As lawsuits loom, more kicked out of FLDS
Even as his followers' home base comes under fire from a federal civil rights lawsuit, polygamous sect leader Warren Jeffs has been excommunicating dozens of people, apparently accusing them of breaking his ban on sex, former sect members say.
Some 50 people have been tossed out of the group in recent weeks and leaders loyal to Jeffs have halted all church meetings until the "lifting up," or end of the world, said Wallace Jeffs, a brother to the leader who was himself cast out last year.
"Warren just considers that a great honor to be able to go to meetings. It's just a way to punish the people," he said. Those excommunicated in recent weeks were accused of "the murder of unborn children" for using birth control to circumvent the sex ban, even though many are older, and at least one man is over 80, Wallace Jeffs said.
Warren Jeffs often uses the "unborn children" phrase in the "revelations from God" that he writes from a Texas prison and has his followers send to government officials and librarians all over the country.
The recently excommunicated include high-profile leaders like Vaughan Taylor, the man who used to sign those revelations, and high-ranking sect members at the group's Yearning for Zion Ranch near Eldorado, Texas. In the Fundamentalist Church of Jesus Christ of Latter-Day Saints, excommunication generally means that members are told to leave their homes and their families and not return, though some are eventually allowed back after "repenting from afar." Their wives and children can be assigned to other men.
Also among the rejected are the group's midwives, along with the community's dentist and doctor in the twin border towns of Hildale, Utah, and Colorado City, Ariz., said Willie Jessop, a former spokesman for the sect who broke with Jeffs and now supports a rival prophet.
"Five women, all very, very high-profile, wonderful people, were asked to remove themselves from associating with the people of the community," Jessop said.
The lack of local medical care leaves residents in a potentially dangerous situation most of all those who get pregnant. There haven't been any marriages in the community since Warren Jeffs was first arrested in 2006, and last year he banned even spouses from having sex. But encounters still happen, Jessop said, and when women do get pregnant, couples feel extreme pressure to keep the child a secret.

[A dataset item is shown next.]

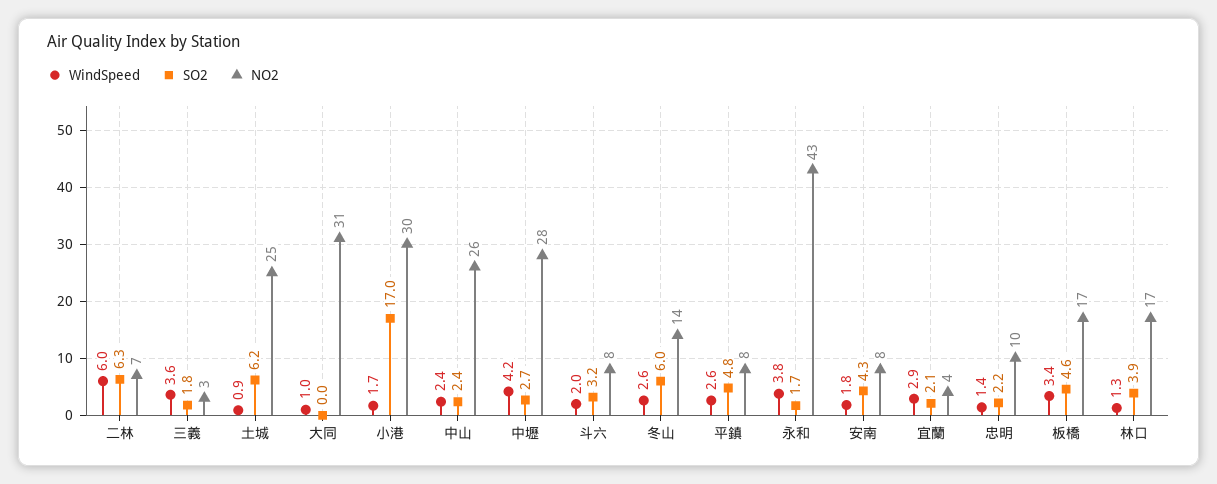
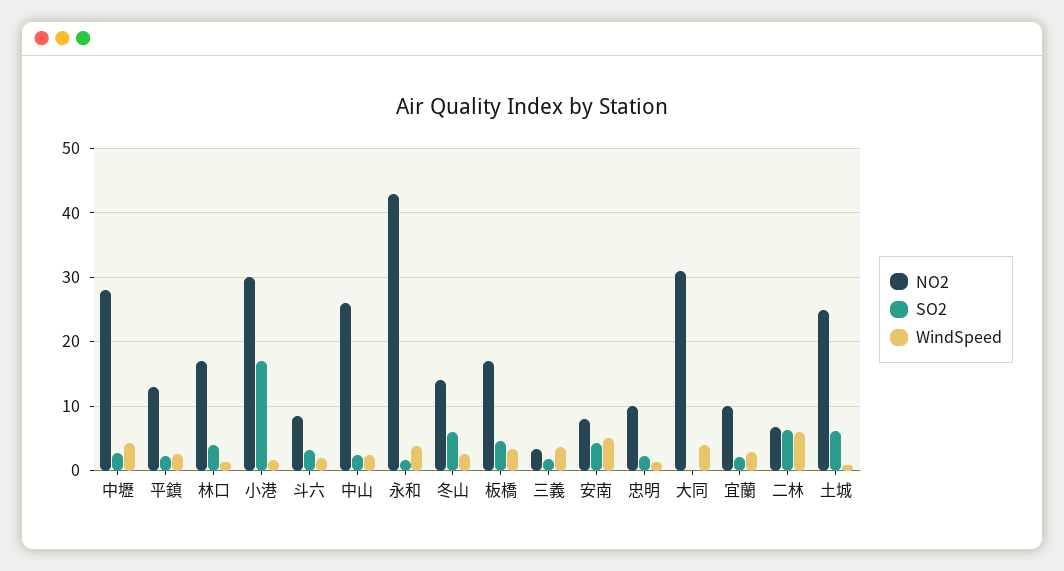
WindSpeed, 大同: 1 -> 4
SO2, 平鎮: 4.8 -> 2
NO2, 平鎮: 8 -> 13
WindSpeed, 安南: 1.8 -> 5
NO2, 宜蘭: 4 -> 10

"They cover up the medical health of the wife, don't get prenatal care," he said. "At the end, it's the women and children and the most innocent who are the most vulnerable and pay the ultimate price of abuse."
Meanwhile, the U.S. Department of Justice last week filed a major civil rights lawsuit accusing the FLDS-dominated police and utility companies in Colorado City and Hildale of religious bias against non-members of the sect. Attorneys for the towns say the accusations are unfounded.
Carolyn Jessop, who chronicled her 2003 departure from the group in the best-selling book Escape, speculated the lawsuit could end with town leaders working with federal authorities or it could be a drawn-out court battle.
"I would like to believe this lawsuit would lead to some progress, but I've seen so much come and go around this issue that I'm skeptical," Carolyn Jessop said. The lawsuit doesn't contain criminal charges, but is sweeping in its language, accusing municipal authorities of "operating as an arm of the FLDS" for at least 20 years.
"That's going to be really difficult to make stick," she said.
The Colorado City fire chief and town manager were already facing public corruption charges in Arizona alleging they mishandled fire district money.
"It's a social disaster down there, a dire set of conditions," she said.
An FLDS elder listed on the "revelations" and an attorney for the sect could not be reached for comment.
Jeffs, 56, is serving a life prison sentence in Texas for sexually assaulting two girls, ages 12 and 15, whom he took as polygamous wives. He has previously been punished for preaching to his flock over the phone, but remains able to communicate through weekend visits and letters.